Giusy Pizzirusso

About me

I am a medical doctor and Ph.D. student. My Ph.D. project is part of the KI-NIH Doctoral Partnership Programme in Neuroscience, which gives me the opportunity of splitting my research between Karolinska Institutet (Stockholm, Sweden) and National Institute of Health (Bethesda, USA).

The main goal of my research is to increase our understanding of the cellular and synaptic mechanisms underlying neuronal synchronization and electrical oscillations in neuronal networks during physiological and pathological states. This knowledge is essential to elucidate pathological network changes, a crucial step to finding new ways of rescuing altered brain oscillations and defining new targets for therapeutic intervention. We use ex-vivo electrophysiology, imaging, and network modeling to investigate gamma frequency oscillations in the neuronal networks of the hippocampus, which plays an important role in higher brain functions that are affected in various brain disorders.

Research description

The guiding thread of my research is neuronal oscillations, which are repetitive patterns of neural activity in the central nervous system. The synchronized activity of large numbers of neurons gives rise to macroscopic fluctuations of currents, which can be observed in an electroencephalogram as a rhythmic fluctuation in local field potentials. The precise timing of neuronal-spike discharges gives rise to the so-called brain oscillations. Depending on their frequency, oscillations have been divided into different groups, each of which has been associated with a specific function. 

My project focuses on gamma oscillations, which are characterized by a frequency range between 30 and 80 Hz.  Gamma oscillations can be detected in multiple brain regions, including the hippocampus where they are the result of the synchronization of action potentials of excitatory pyramidal cells (PC) and inhibitory GABAergic interneurons, in particular fast-spiking interneurons (FSN). Alterations in the synchronous activity of PC and FSN in the hippocampus are related to cognitive deficits and neurodegenerative diseases.

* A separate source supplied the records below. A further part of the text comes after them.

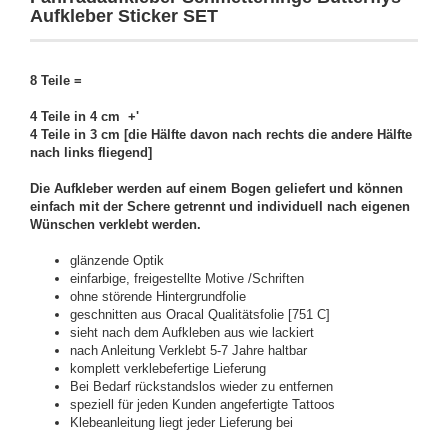
Aufkleber Sticker SET
8 Teile =
4 Teile in 4 cm +'
4 Teile in 3 cm [die Hälfte davon nach rechts die andere Hälfte
nach links fliegend]
Die Aufkleber werden auf einem Bogen geliefert und können
einfach mit der Schere getrennt und individuell nach eigenen
Wünschen verklebt werden.
glänzende Optik
einfarbige, freigestellte Motive /Schriften
ohne störende Hintergrundfolie
geschnitten aus Oracal Qualitätsfolie [751 C]
sieht nach dem Aufkleben aus wie lackiert
nach Anleitung Verklebt 5-7 Jahre haltbar
komplett verklebefertige Lieferung
Bei Bedarf rückstandslos wieder zu entfernen
speziell für jeden Kunden angefertigte Tattoos
Klebeanleitung liegt jeder Lieferung bei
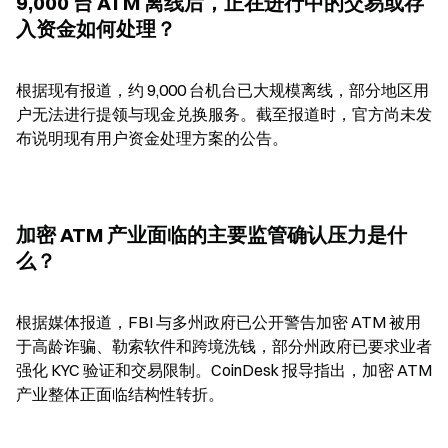
9,000 台 ATM 离线后，正在进行中的交易或存
入资金如何处理？
根据现有报道，约 9,000 台机台已大规模离线，部分地区用
户无法进行提领与现金兑换服务。截至报道时，官方尚未发
布说明现有用户资金处理方案的公告。
加密 ATM 产业面临的主要监管确认压力是什
么？
根据媒体报道，FBI 与多州政府已公开警告加密 ATM 被用
于高龄诈骗、勒索软件和跨境洗钱，部分州政府已要求业者
强化 KYC 验证和交易限制。CoinDesk 报导指出，加密 ATM 
产业整体正面临结构性转折。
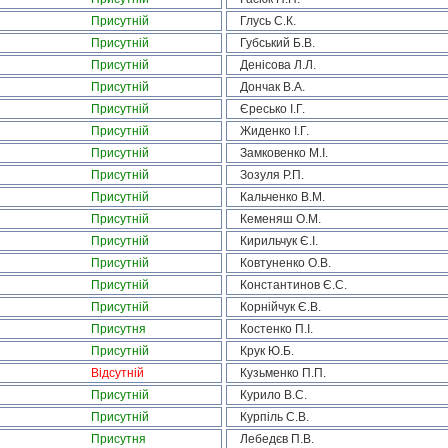
Присутній
Глусь С.К.
Присутній
Губський Б.В.
Присутній
Денісова Л.Л.
Присутній
Дончак В.А.
Присутній
Єресько І.Г.
Присутній
Жиденко І.Г.
Присутній
Замковенко М.І.
Присутній
Зозуля Р.П.
Присутній
Кальченко В.М.
Присутній
Кеменяш О.М.
Присутній
Кирильчук Є.І.
Присутній
Ковтуненко О.В.
Присутній
Константинов Є.С.
Присутній
Корнійчук Є.В.
Присутня
Костенко П.І.
Присутній
Крук Ю.Б.
Відсутній
Кузьменко П.П.
Присутній
Курило В.С.
Присутній
Курпіль С.В.
Присутня
Лебедєв П.В.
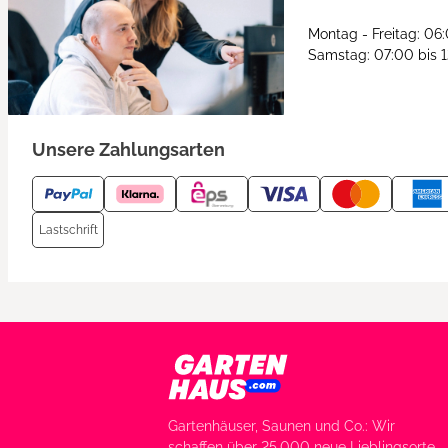
Montag - Freitag: 06
Samstag: 07:00 bis 
Unsere Zahlungsarten
Lastschrift
Gartenhäuser, Saunen und Co.: Wir
schaffen über 25.000 neue Lieblingsorte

For this reason, I evaluate the hippocampal network functionality, which is expressed as gamma oscillations, by performing local field potential and patch clamp recordings in healthy and pathological acute slices. 

The overall aim of my research is to test the hypothesis that rescuing the early synaptic alterations that trigger gamma oscillations impairment in multiple neurodegenerative conditions (including after cranial radiotherapy and Alzheimer’s disease) would prevent the late cognitive decline observed in these situations. This will provide the basis for a novel approach: detect and restore the brain oscillatory activity at an early stage to prevent severe late complications. 

Academic honours, awards and prizes

"Piero Stroder" private scholarship for honors students.